---- DATA TO PROCESS

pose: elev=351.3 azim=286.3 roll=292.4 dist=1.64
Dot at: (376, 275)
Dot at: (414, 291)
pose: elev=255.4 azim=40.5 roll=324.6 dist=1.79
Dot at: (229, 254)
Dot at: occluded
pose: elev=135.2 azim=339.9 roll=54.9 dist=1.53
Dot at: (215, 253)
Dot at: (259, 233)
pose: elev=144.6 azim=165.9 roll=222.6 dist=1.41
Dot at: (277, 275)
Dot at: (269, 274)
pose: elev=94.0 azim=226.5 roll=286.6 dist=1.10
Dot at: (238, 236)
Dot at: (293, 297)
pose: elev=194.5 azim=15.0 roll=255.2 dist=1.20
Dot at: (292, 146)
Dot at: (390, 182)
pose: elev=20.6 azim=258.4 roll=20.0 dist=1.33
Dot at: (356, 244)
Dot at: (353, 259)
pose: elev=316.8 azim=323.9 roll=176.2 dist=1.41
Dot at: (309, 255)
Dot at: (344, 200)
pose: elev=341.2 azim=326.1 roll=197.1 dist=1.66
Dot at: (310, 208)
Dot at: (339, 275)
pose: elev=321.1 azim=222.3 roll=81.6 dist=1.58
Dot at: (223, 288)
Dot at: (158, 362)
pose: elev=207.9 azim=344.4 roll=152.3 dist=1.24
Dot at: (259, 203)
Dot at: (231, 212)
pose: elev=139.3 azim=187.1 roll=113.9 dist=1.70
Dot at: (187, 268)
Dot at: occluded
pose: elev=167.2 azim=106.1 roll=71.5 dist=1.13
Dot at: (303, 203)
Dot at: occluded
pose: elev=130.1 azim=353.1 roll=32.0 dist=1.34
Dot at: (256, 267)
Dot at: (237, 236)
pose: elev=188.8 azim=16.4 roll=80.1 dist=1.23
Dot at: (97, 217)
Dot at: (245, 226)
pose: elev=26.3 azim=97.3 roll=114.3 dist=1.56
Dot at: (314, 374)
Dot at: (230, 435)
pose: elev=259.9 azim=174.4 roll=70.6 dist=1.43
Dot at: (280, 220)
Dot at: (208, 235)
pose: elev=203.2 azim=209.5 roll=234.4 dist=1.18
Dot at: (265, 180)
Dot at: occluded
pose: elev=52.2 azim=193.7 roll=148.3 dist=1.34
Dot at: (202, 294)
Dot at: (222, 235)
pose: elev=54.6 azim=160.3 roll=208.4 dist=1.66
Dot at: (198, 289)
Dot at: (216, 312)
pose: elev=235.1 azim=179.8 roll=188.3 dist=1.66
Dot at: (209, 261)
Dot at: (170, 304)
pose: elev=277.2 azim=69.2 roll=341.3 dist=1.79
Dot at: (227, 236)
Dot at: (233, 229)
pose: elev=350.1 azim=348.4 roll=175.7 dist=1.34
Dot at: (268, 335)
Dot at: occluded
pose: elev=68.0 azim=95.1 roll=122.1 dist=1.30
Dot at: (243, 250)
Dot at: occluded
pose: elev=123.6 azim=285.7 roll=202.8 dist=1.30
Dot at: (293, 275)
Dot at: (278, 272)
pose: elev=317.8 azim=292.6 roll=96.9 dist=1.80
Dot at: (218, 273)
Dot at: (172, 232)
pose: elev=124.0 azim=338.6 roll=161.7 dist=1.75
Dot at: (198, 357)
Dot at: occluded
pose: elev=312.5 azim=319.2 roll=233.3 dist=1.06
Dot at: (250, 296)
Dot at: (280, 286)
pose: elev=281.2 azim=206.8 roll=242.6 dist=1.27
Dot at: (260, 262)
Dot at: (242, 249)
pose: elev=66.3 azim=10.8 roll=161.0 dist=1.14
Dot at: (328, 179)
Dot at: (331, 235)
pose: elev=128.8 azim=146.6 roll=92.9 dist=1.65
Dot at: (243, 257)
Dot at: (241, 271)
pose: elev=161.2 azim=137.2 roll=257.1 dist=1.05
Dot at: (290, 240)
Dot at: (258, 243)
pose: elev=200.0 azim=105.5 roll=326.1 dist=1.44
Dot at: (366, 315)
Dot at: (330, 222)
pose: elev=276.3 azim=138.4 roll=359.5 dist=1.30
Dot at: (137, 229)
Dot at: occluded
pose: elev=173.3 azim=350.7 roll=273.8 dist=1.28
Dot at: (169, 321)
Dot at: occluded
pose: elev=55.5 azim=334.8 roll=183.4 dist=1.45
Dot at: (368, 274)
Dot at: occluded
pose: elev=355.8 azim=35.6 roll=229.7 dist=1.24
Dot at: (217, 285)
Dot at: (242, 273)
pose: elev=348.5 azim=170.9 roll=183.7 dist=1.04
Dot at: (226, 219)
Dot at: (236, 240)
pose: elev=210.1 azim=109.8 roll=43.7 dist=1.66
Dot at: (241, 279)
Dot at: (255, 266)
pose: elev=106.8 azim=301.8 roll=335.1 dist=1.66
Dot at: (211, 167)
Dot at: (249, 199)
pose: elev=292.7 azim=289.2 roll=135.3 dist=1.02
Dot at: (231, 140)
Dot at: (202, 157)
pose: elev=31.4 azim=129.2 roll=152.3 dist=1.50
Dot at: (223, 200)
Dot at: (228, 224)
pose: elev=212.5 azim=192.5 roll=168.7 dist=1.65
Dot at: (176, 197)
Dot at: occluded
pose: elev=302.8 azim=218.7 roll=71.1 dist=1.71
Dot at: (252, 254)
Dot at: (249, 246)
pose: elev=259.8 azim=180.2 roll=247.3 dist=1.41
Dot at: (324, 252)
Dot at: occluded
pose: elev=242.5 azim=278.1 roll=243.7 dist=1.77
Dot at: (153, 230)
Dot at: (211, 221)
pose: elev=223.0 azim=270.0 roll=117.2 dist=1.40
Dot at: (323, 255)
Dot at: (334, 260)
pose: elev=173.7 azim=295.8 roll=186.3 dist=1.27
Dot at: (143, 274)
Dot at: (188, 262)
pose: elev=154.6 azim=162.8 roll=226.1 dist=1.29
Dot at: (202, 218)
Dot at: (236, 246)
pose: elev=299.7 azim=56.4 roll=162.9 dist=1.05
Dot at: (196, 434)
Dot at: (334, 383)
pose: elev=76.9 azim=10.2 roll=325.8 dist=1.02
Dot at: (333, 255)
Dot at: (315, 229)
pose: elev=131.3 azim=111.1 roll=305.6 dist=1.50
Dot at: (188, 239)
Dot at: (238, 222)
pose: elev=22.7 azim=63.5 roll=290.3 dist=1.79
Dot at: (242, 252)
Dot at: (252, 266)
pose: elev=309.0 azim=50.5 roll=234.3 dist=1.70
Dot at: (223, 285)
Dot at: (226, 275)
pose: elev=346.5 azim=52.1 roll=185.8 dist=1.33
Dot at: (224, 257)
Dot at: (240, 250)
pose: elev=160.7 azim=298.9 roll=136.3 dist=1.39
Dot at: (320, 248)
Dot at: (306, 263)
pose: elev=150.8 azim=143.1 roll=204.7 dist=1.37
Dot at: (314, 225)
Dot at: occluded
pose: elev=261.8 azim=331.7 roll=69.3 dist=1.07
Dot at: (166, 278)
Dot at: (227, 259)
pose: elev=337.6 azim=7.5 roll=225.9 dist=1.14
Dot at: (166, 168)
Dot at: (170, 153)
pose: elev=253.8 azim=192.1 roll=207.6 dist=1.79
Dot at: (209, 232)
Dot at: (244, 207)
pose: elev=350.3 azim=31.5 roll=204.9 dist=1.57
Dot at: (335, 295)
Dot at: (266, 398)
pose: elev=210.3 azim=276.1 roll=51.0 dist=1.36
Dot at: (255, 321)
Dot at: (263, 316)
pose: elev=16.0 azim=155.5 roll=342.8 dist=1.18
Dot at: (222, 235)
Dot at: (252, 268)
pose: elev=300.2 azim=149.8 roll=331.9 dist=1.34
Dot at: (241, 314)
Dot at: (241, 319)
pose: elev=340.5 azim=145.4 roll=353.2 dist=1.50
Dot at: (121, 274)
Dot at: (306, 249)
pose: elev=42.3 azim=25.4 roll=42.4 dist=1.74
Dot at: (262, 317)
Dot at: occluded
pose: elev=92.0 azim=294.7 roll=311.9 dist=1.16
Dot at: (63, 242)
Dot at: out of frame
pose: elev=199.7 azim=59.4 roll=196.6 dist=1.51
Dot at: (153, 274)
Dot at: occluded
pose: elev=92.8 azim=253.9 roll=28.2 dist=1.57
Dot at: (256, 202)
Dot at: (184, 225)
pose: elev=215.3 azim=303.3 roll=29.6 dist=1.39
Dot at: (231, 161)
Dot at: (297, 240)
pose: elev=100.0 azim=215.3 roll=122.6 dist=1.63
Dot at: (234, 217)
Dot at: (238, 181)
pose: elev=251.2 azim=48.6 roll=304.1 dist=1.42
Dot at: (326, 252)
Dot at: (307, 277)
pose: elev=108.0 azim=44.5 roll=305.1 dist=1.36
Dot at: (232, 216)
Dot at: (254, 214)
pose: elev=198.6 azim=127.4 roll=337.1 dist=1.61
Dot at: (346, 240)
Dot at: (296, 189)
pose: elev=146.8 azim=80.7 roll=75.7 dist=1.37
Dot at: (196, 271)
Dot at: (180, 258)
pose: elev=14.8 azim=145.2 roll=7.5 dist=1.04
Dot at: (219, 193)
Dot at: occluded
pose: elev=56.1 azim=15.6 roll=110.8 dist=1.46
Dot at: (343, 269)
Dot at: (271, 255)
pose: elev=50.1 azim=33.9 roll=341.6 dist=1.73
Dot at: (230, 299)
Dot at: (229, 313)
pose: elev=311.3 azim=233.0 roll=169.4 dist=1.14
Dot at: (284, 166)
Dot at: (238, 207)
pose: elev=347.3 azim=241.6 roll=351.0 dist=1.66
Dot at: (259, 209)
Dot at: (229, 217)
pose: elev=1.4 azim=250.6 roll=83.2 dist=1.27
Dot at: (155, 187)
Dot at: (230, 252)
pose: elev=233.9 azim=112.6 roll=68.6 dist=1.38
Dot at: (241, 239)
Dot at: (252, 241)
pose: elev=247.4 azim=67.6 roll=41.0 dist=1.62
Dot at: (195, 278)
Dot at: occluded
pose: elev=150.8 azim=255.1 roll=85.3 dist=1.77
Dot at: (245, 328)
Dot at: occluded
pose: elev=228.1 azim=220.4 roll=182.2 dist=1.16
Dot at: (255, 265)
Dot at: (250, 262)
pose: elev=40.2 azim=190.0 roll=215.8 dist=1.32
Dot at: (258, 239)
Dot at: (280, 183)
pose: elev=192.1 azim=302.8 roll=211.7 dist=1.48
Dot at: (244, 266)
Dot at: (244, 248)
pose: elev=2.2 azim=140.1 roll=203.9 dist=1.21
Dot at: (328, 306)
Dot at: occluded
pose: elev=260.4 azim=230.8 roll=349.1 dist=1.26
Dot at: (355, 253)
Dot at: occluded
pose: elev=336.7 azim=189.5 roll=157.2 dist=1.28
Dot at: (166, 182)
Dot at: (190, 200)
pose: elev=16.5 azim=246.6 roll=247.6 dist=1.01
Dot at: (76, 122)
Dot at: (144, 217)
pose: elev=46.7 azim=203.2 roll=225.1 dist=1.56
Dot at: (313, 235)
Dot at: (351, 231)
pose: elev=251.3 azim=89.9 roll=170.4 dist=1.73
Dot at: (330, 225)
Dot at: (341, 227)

--------

# [WRITTEN TASK]
Copy out the entries again word for word, starting with the line that contains "pose: elev=281.2 azim=206.8" and going on through the line that contains "Dot at: (334, 383)", both of those lines included.

# [CORRECT ANSWER]
pose: elev=281.2 azim=206.8 roll=242.6 dist=1.27
Dot at: (260, 262)
Dot at: (242, 249)
pose: elev=66.3 azim=10.8 roll=161.0 dist=1.14
Dot at: (328, 179)
Dot at: (331, 235)
pose: elev=128.8 azim=146.6 roll=92.9 dist=1.65
Dot at: (243, 257)
Dot at: (241, 271)
pose: elev=161.2 azim=137.2 roll=257.1 dist=1.05
Dot at: (290, 240)
Dot at: (258, 243)
pose: elev=200.0 azim=105.5 roll=326.1 dist=1.44
Dot at: (366, 315)
Dot at: (330, 222)
pose: elev=276.3 azim=138.4 roll=359.5 dist=1.30
Dot at: (137, 229)
Dot at: occluded
pose: elev=173.3 azim=350.7 roll=273.8 dist=1.28
Dot at: (169, 321)
Dot at: occluded
pose: elev=55.5 azim=334.8 roll=183.4 dist=1.45
Dot at: (368, 274)
Dot at: occluded
pose: elev=355.8 azim=35.6 roll=229.7 dist=1.24
Dot at: (217, 285)
Dot at: (242, 273)
pose: elev=348.5 azim=170.9 roll=183.7 dist=1.04
Dot at: (226, 219)
Dot at: (236, 240)
pose: elev=210.1 azim=109.8 roll=43.7 dist=1.66
Dot at: (241, 279)
Dot at: (255, 266)
pose: elev=106.8 azim=301.8 roll=335.1 dist=1.66
Dot at: (211, 167)
Dot at: (249, 199)
pose: elev=292.7 azim=289.2 roll=135.3 dist=1.02
Dot at: (231, 140)
Dot at: (202, 157)
pose: elev=31.4 azim=129.2 roll=152.3 dist=1.50
Dot at: (223, 200)
Dot at: (228, 224)
pose: elev=212.5 azim=192.5 roll=168.7 dist=1.65
Dot at: (176, 197)
Dot at: occluded
pose: elev=302.8 azim=218.7 roll=71.1 dist=1.71
Dot at: (252, 254)
Dot at: (249, 246)
pose: elev=259.8 azim=180.2 roll=247.3 dist=1.41
Dot at: (324, 252)
Dot at: occluded
pose: elev=242.5 azim=278.1 roll=243.7 dist=1.77
Dot at: (153, 230)
Dot at: (211, 221)
pose: elev=223.0 azim=270.0 roll=117.2 dist=1.40
Dot at: (323, 255)
Dot at: (334, 260)
pose: elev=173.7 azim=295.8 roll=186.3 dist=1.27
Dot at: (143, 274)
Dot at: (188, 262)
pose: elev=154.6 azim=162.8 roll=226.1 dist=1.29
Dot at: (202, 218)
Dot at: (236, 246)
pose: elev=299.7 azim=56.4 roll=162.9 dist=1.05
Dot at: (196, 434)
Dot at: (334, 383)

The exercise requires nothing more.